Songs that people will pray to

Pop music obscurantism is a confusing concept. At one point, the obscurantist wishes that less informed music fans would dig a little deeper and tune in more to his underappreciated music, say, music from little known bands like The Velvet Underground or Television. (Well, in this post-Franz Ferdinand, MP3-downloading world, thankfully, kids raised on consumerist-era MTV are unearthing more hidden vaults of seminal music.) However, in the same vein, the obscurantist is raring to protect his desert-island David Bowie song from reaching the mainstream consciousness; he is peeved at the thought that some pretentious, Taglish-speaking emo kid not worthy of David Bowie will one day namedrop "Hunky Dory" in order to impress a gaggle of pretty Mariah Carey-listening college girls. Or worse, his song might be played on Eat Bulaga!

I feel the same ambiguity towards The Beach Boys’ "Pet Sounds." On some days, I wish that more people would listen to this terribly underrated album and head out to the nearest Tower Records outlet and snatch a copy of their own, granted, of course, that Tower Records actually have it on their shelves. On some days, however, I feel selfish, and I just want to bury the album in some underground cave somewhere, and pretend that I’m the only existing person who ever listened to it. Well, of course, that wouldn’t be possible. Pet Sounds has inspired millions of musicians like Paul McCartney, Elvis Costello, Matthew Sweet, Of Montreal’s Kevin Barnes, and surprisingly, some stalwarts in our local music scene such as The Itchyworms’ Jugs Jugueta and Jazz Nicolas, and Ciudad’s Mikey Amistoso, all self-confessed Brian Wilson fans.

A few days ago, I finished a book called Wouldn’t It Be Nice: Brian Wilson and the Making of the Beach Boys’ Pet Sounds.
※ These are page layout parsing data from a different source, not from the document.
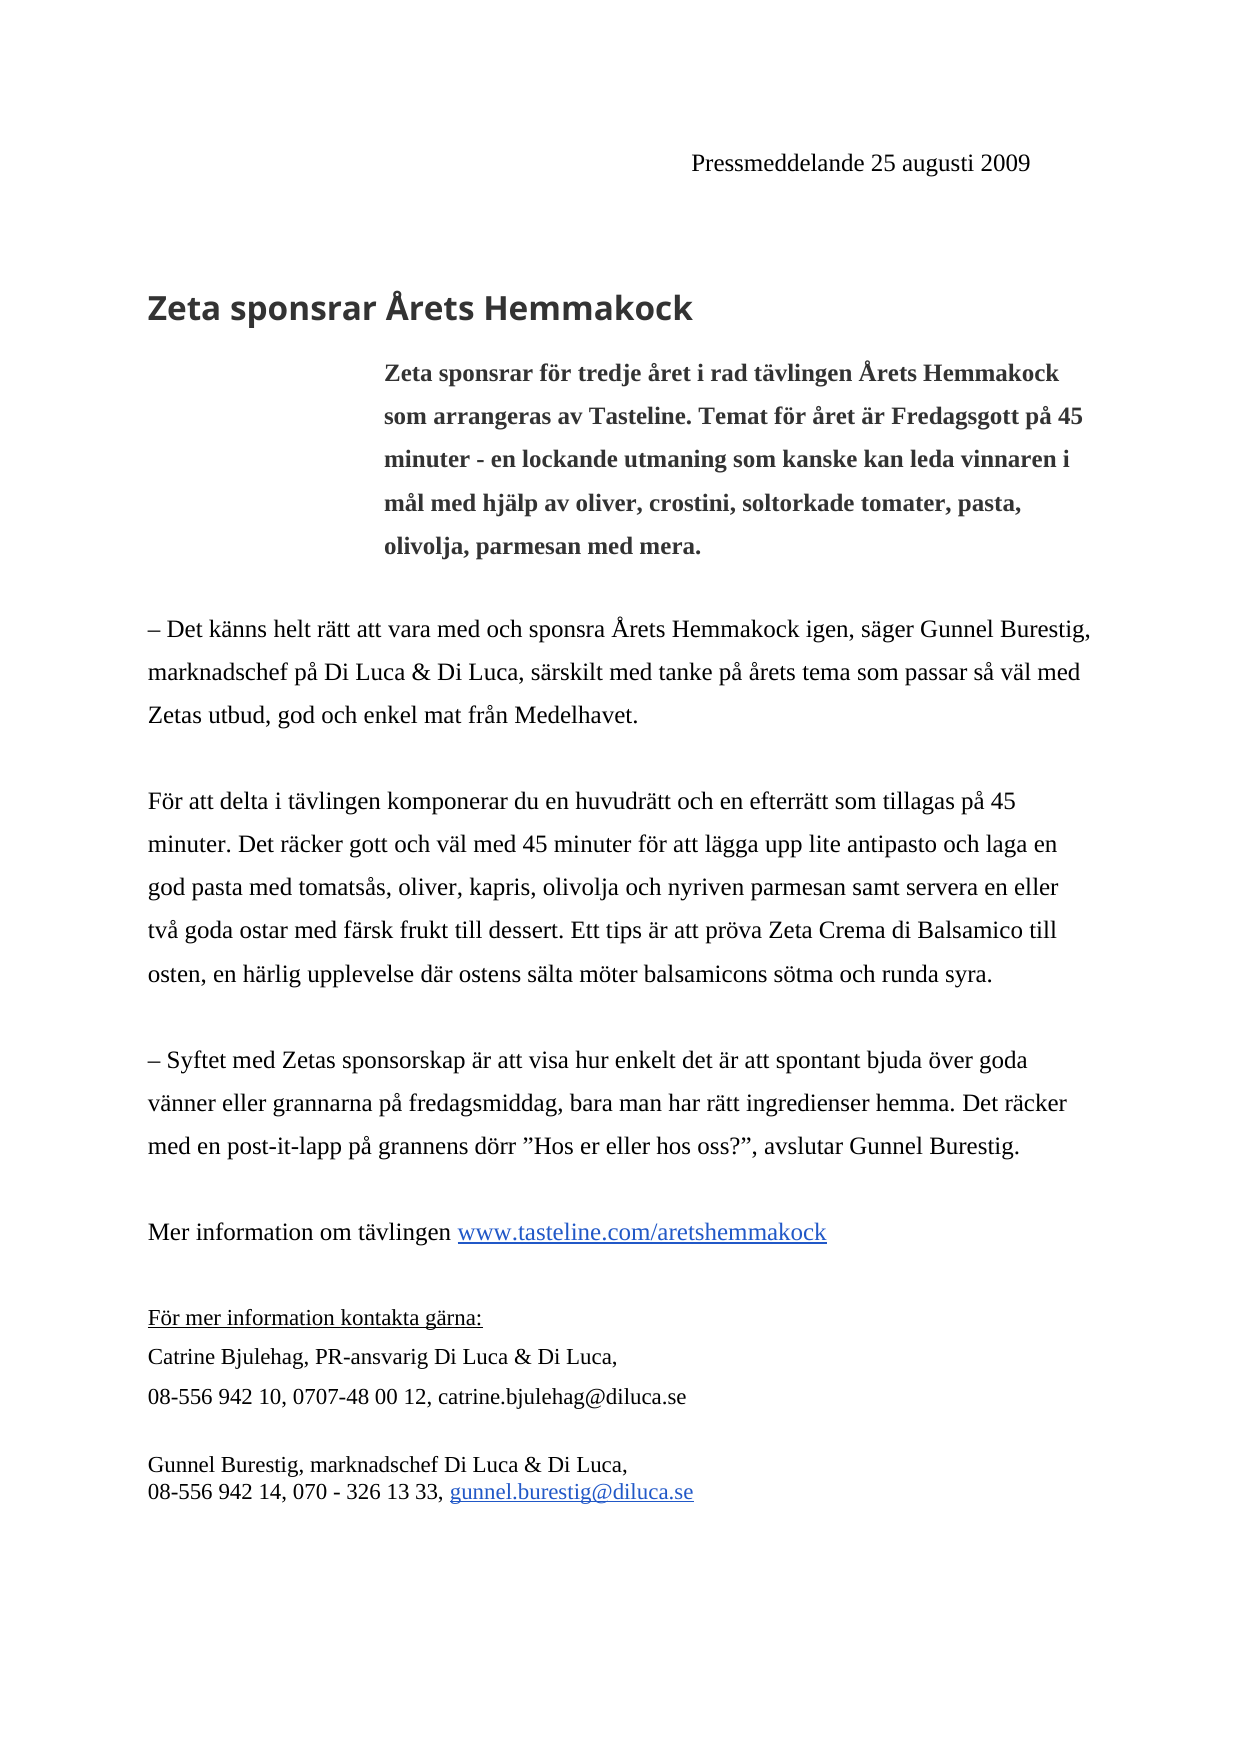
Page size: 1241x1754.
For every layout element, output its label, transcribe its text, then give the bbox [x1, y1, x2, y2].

text Pressmeddelande 25 augusti 2009 [593, 148, 1092, 176]
text Zeta sponsrar Årets Hemmakock [148, 284, 1092, 330]
text Catrine Bjulehag, PR-ansvarig Di Luca & Di Luca, 08-556 942 10, 0707-48 00 12, catrine.bjulehag@diluca.se [148, 1343, 1092, 1409]
text Zeta sponsrar för tredje året i rad tävlingen Årets Hemmakock som arrangeras av Tasteline. Temat för året är Fredagsgott på 45 minuter - en lockande utmaning som kanske kan leda vinnaren i mål med hjälp av oliver, crostini, soltorkade tomater, pasta, olivolja, parmesan med mera. [384, 358, 1092, 559]
text – Syftet med Zetas sponsorskap är att visa hur enkelt det är att spontant bjuda över goda vänner eller grannarna på fredagsmiddag, bara man har rätt ingredienser hemma. Det räcker med en post-it-lapp på grannens dörr ”Hos er eller hos oss?”, avslutar Gunnel Burestig. Mer information om tävlingen www.tasteline.com/aretshemmakock [148, 1045, 1092, 1246]
text För mer information kontakta gärna: [148, 1304, 1092, 1330]
text – Det känns helt rätt att vara med och sponsra Årets Hemmakock igen, säger Gunnel Burestig, marknadschef på Di Luca & Di Luca, särskilt med tanke på årets tema som passar så väl med Zetas utbud, god och enkel mat från Medelhavet. För att delta i tävlingen komponerar du en huvudrätt och en efterrätt som tillagas på 45 minuter. Det räcker gott och väl med 45 minuter för att lägga upp lite antipasto och laga en god pasta med tomatsås, oliver, kapris, olivolja och nyriven parmesan samt servera en eller två goda ostar med färsk frukt till dessert. Ett tips är att pröva Zeta Crema di Balsamico till osten, en härlig upplevelse där ostens sälta möter balsamicons sötma och runda syra. [148, 574, 1092, 1031]
text Gunnel Burestig, marknadschef Di Luca & Di Luca, 08-556 942 14, 070 - 326 13 33, gunnel.burestig@diluca.se [148, 1451, 1092, 1504]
Having been devoted to The Beach Boys’ music since high school, the book, truthfully, and this is not payola talking, is an enchanting read. The writer Charles L. Granata cleverly courses through the Beach Boys’ life story with out the luridness of an E! True Hollywood Stories episode; Granata plots their musical evolution intelligently with the integrity of a responsible journalist and the sincerity of a die-hard fan.
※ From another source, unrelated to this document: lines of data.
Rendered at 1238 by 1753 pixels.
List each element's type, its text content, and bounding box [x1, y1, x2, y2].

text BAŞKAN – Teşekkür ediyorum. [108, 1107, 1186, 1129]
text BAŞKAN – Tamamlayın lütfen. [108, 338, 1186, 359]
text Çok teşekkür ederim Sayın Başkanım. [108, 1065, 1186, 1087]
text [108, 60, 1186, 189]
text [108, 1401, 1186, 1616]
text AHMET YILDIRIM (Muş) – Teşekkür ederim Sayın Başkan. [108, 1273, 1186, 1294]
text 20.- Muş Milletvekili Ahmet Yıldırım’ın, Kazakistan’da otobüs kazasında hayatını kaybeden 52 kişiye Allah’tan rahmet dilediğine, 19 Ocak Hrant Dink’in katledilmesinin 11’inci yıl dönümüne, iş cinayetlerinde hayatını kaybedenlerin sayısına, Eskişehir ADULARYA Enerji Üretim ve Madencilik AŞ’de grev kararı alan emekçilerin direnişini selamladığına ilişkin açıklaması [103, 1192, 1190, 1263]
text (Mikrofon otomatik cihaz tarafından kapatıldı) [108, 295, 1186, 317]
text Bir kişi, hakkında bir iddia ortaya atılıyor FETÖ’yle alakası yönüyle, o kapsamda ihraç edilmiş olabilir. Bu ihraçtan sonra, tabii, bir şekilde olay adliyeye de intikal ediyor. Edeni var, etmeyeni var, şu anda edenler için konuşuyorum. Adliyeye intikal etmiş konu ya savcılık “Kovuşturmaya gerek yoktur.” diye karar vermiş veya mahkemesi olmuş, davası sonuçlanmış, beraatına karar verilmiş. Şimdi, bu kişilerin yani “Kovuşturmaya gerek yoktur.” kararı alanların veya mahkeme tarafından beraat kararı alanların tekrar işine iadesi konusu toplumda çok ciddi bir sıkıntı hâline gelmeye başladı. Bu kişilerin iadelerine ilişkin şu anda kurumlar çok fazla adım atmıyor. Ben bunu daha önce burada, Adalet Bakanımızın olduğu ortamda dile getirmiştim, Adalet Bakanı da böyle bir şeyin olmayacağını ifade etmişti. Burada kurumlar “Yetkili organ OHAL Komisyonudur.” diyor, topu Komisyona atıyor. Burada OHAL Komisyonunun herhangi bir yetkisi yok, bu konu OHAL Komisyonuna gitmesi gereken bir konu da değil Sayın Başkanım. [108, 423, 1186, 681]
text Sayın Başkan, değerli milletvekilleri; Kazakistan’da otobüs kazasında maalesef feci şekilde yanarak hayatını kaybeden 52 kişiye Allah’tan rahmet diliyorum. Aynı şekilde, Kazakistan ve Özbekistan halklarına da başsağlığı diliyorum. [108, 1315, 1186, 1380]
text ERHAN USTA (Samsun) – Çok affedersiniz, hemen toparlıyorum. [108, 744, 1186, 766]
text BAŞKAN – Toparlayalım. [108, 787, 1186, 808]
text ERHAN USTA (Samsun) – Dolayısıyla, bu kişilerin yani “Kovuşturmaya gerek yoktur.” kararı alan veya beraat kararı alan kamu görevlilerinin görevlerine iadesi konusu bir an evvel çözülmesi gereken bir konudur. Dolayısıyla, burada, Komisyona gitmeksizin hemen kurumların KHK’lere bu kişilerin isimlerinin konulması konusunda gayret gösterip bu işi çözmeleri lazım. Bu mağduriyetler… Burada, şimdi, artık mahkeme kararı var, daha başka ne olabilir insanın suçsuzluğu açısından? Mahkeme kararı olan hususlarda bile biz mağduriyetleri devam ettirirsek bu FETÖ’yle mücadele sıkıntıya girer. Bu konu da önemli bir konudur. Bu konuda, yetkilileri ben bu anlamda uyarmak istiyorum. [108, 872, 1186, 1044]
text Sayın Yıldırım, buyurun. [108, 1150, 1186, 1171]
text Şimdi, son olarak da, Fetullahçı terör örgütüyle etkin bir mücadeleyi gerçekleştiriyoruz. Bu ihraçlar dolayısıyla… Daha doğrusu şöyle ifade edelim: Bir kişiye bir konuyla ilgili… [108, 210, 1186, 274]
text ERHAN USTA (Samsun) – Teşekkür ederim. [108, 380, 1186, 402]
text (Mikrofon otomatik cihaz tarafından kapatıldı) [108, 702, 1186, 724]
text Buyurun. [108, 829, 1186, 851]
Granata starts from their early days as the teeny-bopper, sunshine-and-surfboard band to the Wilson’s eventual downward spiral into amphetamines and Charles Manson-inspired mayhem. The anecdotes are funny, too. My personal favorite is when a young, barely-in-his-teens Brian Wilson sneaks into the offices of one of LA’s biggest recording companies and impresses a crowd of executives when he sings all four or five singing parts of a Four Freshmen song that he memorized by heart. Trailing just short behind this is an episode where Brian Wilson requests that a horse be dragged into the recording booth, photographed and be served as their album cover! The Wilsons’ story never runs out of eccentricity.
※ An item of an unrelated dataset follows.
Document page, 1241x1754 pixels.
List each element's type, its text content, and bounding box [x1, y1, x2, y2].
For budding producers and sound engineers, there’s a rainforest of insight in several chapters. The credo goes that, not only was Pet Sounds written beautifully, but it was also recorded beautifully. The book proposes that masterful recording techniques were implemented, such as vari-speeding (where film is sped up to send the pitch up one or two notes higher) and Phil Spector’s patent-pending Wall of Sound (where different instruments play the same notes, thereby producing weird electric-guitar/oboe or xylophone/Hammond organ sounds). In a track-by-track analysis, Granata spends a lot of time investigating the song that Paul McCartney deems the most beautifully written song in the world: "God Only Knows." Though God only knows how many movies have used this song (from P.T. Anderson’s ensemble pieces to the exit sequence of Love Actually) and driven it to the ground, I don’t blame him. "God Only Knows," as some other writer once put it, "…is not a song. It’s a living thing."

Legend says that when Brian Wilson was starting his Pet Sounds project, he was in his car, driving on the freeway, with his wife Marilyn. He told his wife, "I am going to write songs that people will pray to."

Thankfully, a growing number of listeners have bowed their heads and blew a subservient amen.